„Bonnie and Clyde – were pretty lookin' people, but I can tell you people – they were the devil's children. Bonnie and Clyde – began their evil doin' one lazy afternoon – down Savannah way. They robbed a store – and high-tailed outta that town got clean away – in a stolen car – and waited till the heat died down.“ (1)
Als Arthur Penn („Der Zug“, 1964; „Alice’s Restaurant“, 1969; „Little Big Man“, 1970) 1967 seine Gangsterballade „Bonnie and Clyde“ in die Kinos brachte, löste der Film in mancher Hinsicht eine kleine Revolution aus.

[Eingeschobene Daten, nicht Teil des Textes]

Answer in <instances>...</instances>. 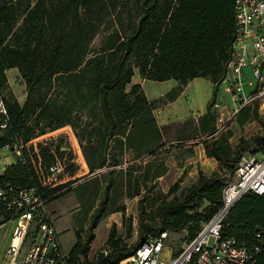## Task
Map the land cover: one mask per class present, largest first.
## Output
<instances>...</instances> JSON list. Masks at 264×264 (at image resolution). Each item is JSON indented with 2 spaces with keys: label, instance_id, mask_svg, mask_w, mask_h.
I'll return each mask as SVG.
<instances>
[{
  "label": "trees",
  "instance_id": "1",
  "mask_svg": "<svg viewBox=\"0 0 264 264\" xmlns=\"http://www.w3.org/2000/svg\"><path fill=\"white\" fill-rule=\"evenodd\" d=\"M234 15L232 0H0V89L8 117L0 132V150L69 127L96 187L102 185L85 231L73 229L77 241L68 264L87 260L100 220L122 212L117 207L120 195L138 197V236L133 245H122L113 223L106 264L128 259L148 235L168 231L191 240L217 212L222 188L241 157L264 154V120L257 102L242 108L235 122L243 127L257 121L260 134L240 137L232 147V132L215 128L212 108L227 77ZM9 70L23 81L22 103L7 91ZM136 74L145 81L173 80L177 87L149 101L141 85H132ZM198 78L213 86L206 111L198 118V137H205L199 143L218 169L208 176L199 169L190 186L174 183L163 193L158 184L168 172V149L165 128L154 111L161 103L176 101ZM54 142L38 145L37 154L33 146L26 153L23 149L19 161L5 168L0 184L35 189L48 204L60 187L42 188L35 167L40 163L45 168L55 157L64 161L62 147ZM72 164H67L70 174ZM203 203L208 207L199 211ZM146 208L153 212L147 222ZM228 215L223 238L253 246L259 228L262 248L251 264H264V194L245 195ZM9 218L4 215L5 221Z\"/></svg>",
  "mask_w": 264,
  "mask_h": 264
},
{
  "label": "built area",
  "instance_id": "2",
  "mask_svg": "<svg viewBox=\"0 0 264 264\" xmlns=\"http://www.w3.org/2000/svg\"><path fill=\"white\" fill-rule=\"evenodd\" d=\"M232 3L235 14L234 46L223 82L234 107L231 118L255 100L264 98V0H232ZM5 97L0 89V132L6 129L8 122ZM218 113V121L221 122L223 113L219 110ZM28 144L14 145L11 153L20 157L24 147L26 150L31 147ZM4 148L9 150L10 146ZM33 149L37 154L35 146ZM8 159L0 155V177L11 165ZM35 172L42 188L58 187L63 184L61 177L70 176L67 164L57 157L45 168L38 163ZM249 193L264 194V154L241 157L235 174L222 188L217 212L202 224L191 240L184 241L178 249L170 250L168 231L157 237L148 235L134 254L119 264H251L262 248L259 228L255 234L257 244L253 246L247 243L240 245L233 238H223L229 212ZM46 204L47 200L42 199L35 189H12L0 184V230L6 223H16L0 264H68V254L63 251L58 233L46 216ZM7 214L10 218L5 221L4 215ZM110 254L111 250L104 247L91 259H81L77 264H106ZM164 254L170 255V258L162 259Z\"/></svg>",
  "mask_w": 264,
  "mask_h": 264
},
{
  "label": "rangeland",
  "instance_id": "3",
  "mask_svg": "<svg viewBox=\"0 0 264 264\" xmlns=\"http://www.w3.org/2000/svg\"><path fill=\"white\" fill-rule=\"evenodd\" d=\"M141 85L144 88V93L149 101L160 99L169 91L176 89L177 83L173 80L166 82L145 81L137 74L132 80V85ZM189 84V83H188ZM187 84V85H188ZM130 86L128 91H130ZM186 88V89H185ZM224 86L218 89L216 104L212 108V113L215 117V128L218 132L231 131L232 137L229 140L233 147L240 137L248 139L254 135L260 134L262 129L257 121L247 123L243 127H239L235 122V117L231 118L233 113V105L231 104L228 94L224 90ZM180 101L172 103H161L160 107L154 111L157 122L161 127L165 128V140L167 141L168 152L166 154L165 163L168 167L167 176L161 179L163 186L171 185L172 183H180L182 185H189L197 178V172L200 169L205 175L211 173L213 162L208 161L204 156L199 157V150L193 149L199 146V141L205 137H198V118L206 111V106L212 97V86L207 79H194L190 82L188 87H184ZM7 91L16 99L18 103H22L25 98V87L19 74L15 70L7 72ZM259 117L264 120V98L257 99L251 104L255 103ZM250 105V104H249ZM218 110L223 113L221 122L218 121ZM74 132L69 127L59 129L54 132L47 133L31 142L29 146L50 144L57 140L59 146L64 151L65 163H73L71 167L70 176L60 180L61 184L58 191L49 199L46 204V216L53 220L54 223L67 224V227L58 229L59 240L63 251L69 254L75 240L73 229L79 232L85 231L90 214L94 211L97 201L101 196V187H96L93 174L91 175L84 158L78 141L76 140ZM43 143V144H41ZM55 143V142H54ZM191 147H187L190 146ZM26 153V148L24 147ZM38 153V151H36ZM24 154L23 152L21 155ZM2 157L9 158V163L13 164L19 161V157L13 155L8 149L4 148L0 151ZM190 157H193L195 162L192 166H188ZM70 159H73L71 162ZM35 162V159H31ZM185 166L186 168H184ZM194 166V168H193ZM126 164L121 168H126ZM120 167L116 168L118 170ZM184 168V169H183ZM234 178L230 181H233ZM167 182V183H166ZM167 184V185H166ZM83 187V188H82ZM159 187V184H158ZM82 188V189H81ZM161 190V188L159 187ZM117 207L122 212L119 214H110L112 218H102L94 229V240L90 244V250L87 258L91 259L102 248L106 247L108 232L111 224L116 225V238L122 240V245L131 246L136 242L139 230V215H138V197L133 199H126L124 196H118ZM137 199V200H136ZM137 201V202H136ZM208 207V204L203 203L199 211ZM150 208L145 209L144 221L149 220L151 215ZM115 221V222H114ZM70 223V226H69ZM16 223L9 222L0 230V260L3 258V253L8 247L14 225ZM57 224L55 223V226ZM72 225V226H71ZM54 227V226H53ZM129 227V232L127 228ZM57 232V231H56ZM128 233V236L127 234ZM82 234V233H81ZM186 240V234H169L167 244L170 245V250L178 249ZM210 239L209 243L212 244ZM168 245V246H169ZM169 254V253H168ZM164 254L162 259L167 260L170 255Z\"/></svg>",
  "mask_w": 264,
  "mask_h": 264
},
{
  "label": "crops",
  "instance_id": "4",
  "mask_svg": "<svg viewBox=\"0 0 264 264\" xmlns=\"http://www.w3.org/2000/svg\"><path fill=\"white\" fill-rule=\"evenodd\" d=\"M10 71V70H9ZM189 84H190V82H189ZM188 84V85H189ZM211 84V83H210ZM188 85H187V87H188ZM211 86H212V84H211ZM222 86H224L223 84H221L219 87H218V89H220ZM213 87V86H212ZM186 89V88H185ZM184 92H185V90L181 93V95L177 98V100L175 101V102H179L180 101V99H181V97H182V95L184 94ZM187 147H191V145L190 146H187ZM193 149H198L199 150V157L200 156H204V158L206 159V160H208V161H211V162H213V168L214 169H212V171H211V173H213V172H216L217 171V162L216 161H214L213 159H209V158H206V156H205V154H204V150H203V147H202V145L200 144L199 146H196V147H194ZM189 159V163H188V166H192V164H194V162H195V164L194 165H196V163H197V161H193V157H190V158H188ZM8 162H11V161H8ZM184 168H186L185 166H183ZM183 168V169H184ZM193 168H194V166H193ZM211 173H209V174H207V176L208 175H210ZM167 176V174L164 176V177H166ZM164 177H162V178H164ZM161 178V179H162ZM161 179H159V187L161 188V190H162V192L163 193H166L168 190H169V188L174 184V183H172L171 185H167V186H163L162 185V181H161ZM167 183V182H166ZM193 183V182H192ZM191 183V184H192ZM191 184H189V185H182L181 187H188V186H190ZM137 200V199H136ZM137 202V201H136ZM114 214H119V212H114ZM109 217V219H111L112 217L111 216H107L106 217V219ZM51 222H52V224H53V226H54V228H55V230L57 231V233H59V231H58V229H60V228H62V227H67V224L66 223H63V225L61 226L60 225V228H58V225L60 224V223H58V222H55L57 225L55 226V223H54V221L53 220H51ZM115 222V221H114ZM112 225V224H111ZM69 226H70V223H69ZM72 226V225H71Z\"/></svg>",
  "mask_w": 264,
  "mask_h": 264
},
{
  "label": "water",
  "instance_id": "5",
  "mask_svg": "<svg viewBox=\"0 0 264 264\" xmlns=\"http://www.w3.org/2000/svg\"><path fill=\"white\" fill-rule=\"evenodd\" d=\"M9 150H10V152H13L14 149H13V147H10Z\"/></svg>",
  "mask_w": 264,
  "mask_h": 264
}]
</instances>
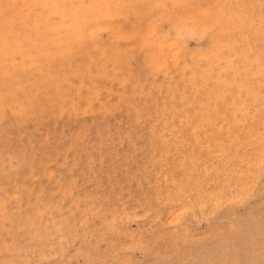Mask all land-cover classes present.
I'll return each mask as SVG.
<instances>
[{
    "label": "rangeland",
    "instance_id": "obj_1",
    "mask_svg": "<svg viewBox=\"0 0 264 264\" xmlns=\"http://www.w3.org/2000/svg\"><path fill=\"white\" fill-rule=\"evenodd\" d=\"M0 264H264V0H0Z\"/></svg>",
    "mask_w": 264,
    "mask_h": 264
}]
</instances>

Stil, Geschichte und Charaktere waren so ganz und gar nicht angebracht, die damalige Tradition des amerikanischen Unterhaltungskinos für die (ganze) Familie fortzusetzen. Zunächst boten David Newman und Robert Benton ihr Drehbuch, das bewusst als eine Art amerikanisierte Fassung der beiden Truffaut-Filme „Jules and Jim“ (1962) und „Shoot the Piano Player“ (1960) angelegt war, dem französischen Starregisseur selbst an, der jedoch aufgrund anderer Verpflichtungen ablehnen musste. Auch Jean-Luc Godard fand keine Zeit. Und so landete es durch Vermittlung von Warren Beatty schließlich bei Arthur Penn.
„Bonnie and Clyde – advanced their reputation and made their graduation into the banking business, ‘reach for the sky’ – sweet-talking Clyde would holler as Bonnie loaded dollars into a dewlap bag.“ (1). Wir treffen auf Clyde Barrow (Warren Beatty), der gerade aus dem Gefängnis ausgebrochen ist und ein Auto stehlen will. Dabei beobachtet ihn eine junge, nicht sehr glücklich aussehende Frau namens Bonnie Parker (Faye Dunaway). Das Auto gehört ihrer Mutter. Aus dieser Begegnung jedoch entsteht nicht etwa eine gängige Konfrontation zwischen Dieb und Bestohlenem. Nein, Bonnie überzeugt den charmanten Clyde, einen bewaffneten Banküberfall durchzuführen. Und auch wenn der erste Versuch gnadenlos scheitert, weil die überfallene Bank pleite ist – wir befinden uns mitten in der Zeit der Great Depression in irgendeinem Nest in Texas –, bleiben die beiden bei ihrem Vorhaben, durch Banküberfälle ein bisschen reich zu werden.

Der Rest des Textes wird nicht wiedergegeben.